▶ _SUPPLIED PASSAGE_
------------------------------

Thursday, September 24, 2009

My Guilt Knows No Bounds

Recently I've been racked by guilt. Literally everything makes me feel guilty and it has gotten out of hand. In fact, it's spreading and infecting innocent bystanders. For example:

A while ago I was out pulling some weeds when a big old nasty spider crawled across my path. Now I HATE HATE HATE spiders. Really hate them. So as I am pulverizing the poor creature I notice she is carrying an egg sack which she curls her entire body around in an effort to save her babies. As I rained blows down upon the poor creature and her egg sack with my shovel I felt guilty and sad. Here was a mother just going about her business when along comes some big jerk and destroys not only her life but her children's. I saw her desperate attempts to save her babies and what do I do? I smash them with a shovel.

But, I'm a mother to and a few feet away from the spider is little Grace and there's no way I'm letting anything hurt her so the spider had to die and I had to feel guilty.

After the blood bath I told this story to my friend who already knows I'm crazy and then forgot about it until today....

This afternoon I stopped some liquid refreshment off at her house when she tells me that the other day she opened her garage to find some monster mama wolf spider trucking across the floor packing an egg sack. She wanted to kill her but couldn't because of the guilt. MY GUILT!!! AGGGHHHHH!

My guilt it is contagious. Which of course, causes me to feel more guilt! Why can't I just keep my neuroses to myself? Now I envision my friends garage wall teaming with wolf spiders, eyes peering out waiting to attack her with their legions of spiders babies in some sci-fi battle extraordinaire. It gives me the guiltified creeps just thinking about it.

Oh guilt! If only you were as easy to brutally murder as a heavy laden spider....

Wednesday, September 23, 2009

An Astronaut?

Simon: Does Heavenly Father live in "outer in space"?
Me: Ummmm...well, kind of.
Simon: So, is he an astronaut?

Wednesday, September 16, 2009

The Naked Truth

So today I climb out of the shower just as Simon comes barging through my bathroom door in a panic because he couldn't get the lid off of the peanut butter. And there I am stark, raving naked.

------------------------------

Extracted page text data

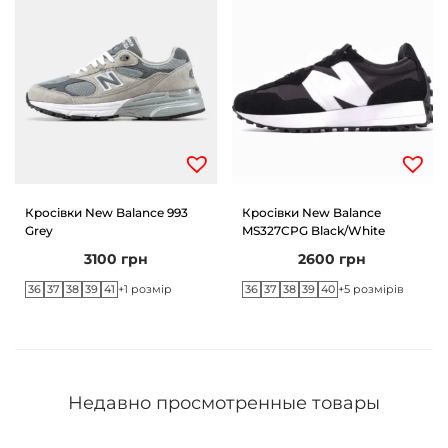
Кросівки New Balance 993
Кросівки New Balance
Grey
MS327CPG Black/White
3100
грн
2600
грн
36
37
38
39
41
36
37
38
39
40
+1 розмір
+5 розмірів
Недавно просмотренные товары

------------------------------

▶ _TASK A_
Answer these questions using the blog posts:
(i) What was the writer doing outside when the spider crawled across the path?
(ii) What did Simon ask whether Heavenly Father was?
(iii) What had Simon been unable to do when he came into the bathroom?
▶ _TASK B_
Copy the blog posts word for word from "Thursday, September 24, 2009" to "with a shovel.".

▶ _EXERCISE RESULT A_
(i) Pulling some weeds.
(ii) An astronaut.
(iii) Get the lid off of the peanut butter.

▶ _EXERCISE RESULT B_
Thursday, September 24, 2009

My Guilt Knows No Bounds

Recently I've been racked by guilt. Literally everything makes me feel guilty and it has gotten out of hand. In fact, it's spreading and infecting innocent bystanders. For example:

A while ago I was out pulling some weeds when a big old nasty spider crawled across my path. Now I HATE HATE HATE spiders. Really hate them. So as I am pulverizing the poor creature I notice she is carrying an egg sack which she curls her entire body around in an effort to save her babies. As I rained blows down upon the poor creature and her egg sack with my shovel I felt guilty and sad. Here was a mother just going about her business when along comes some big jerk and destroys not only her life but her children's. I saw her desperate attempts to save her babies and what do I do? I smash them with a shovel.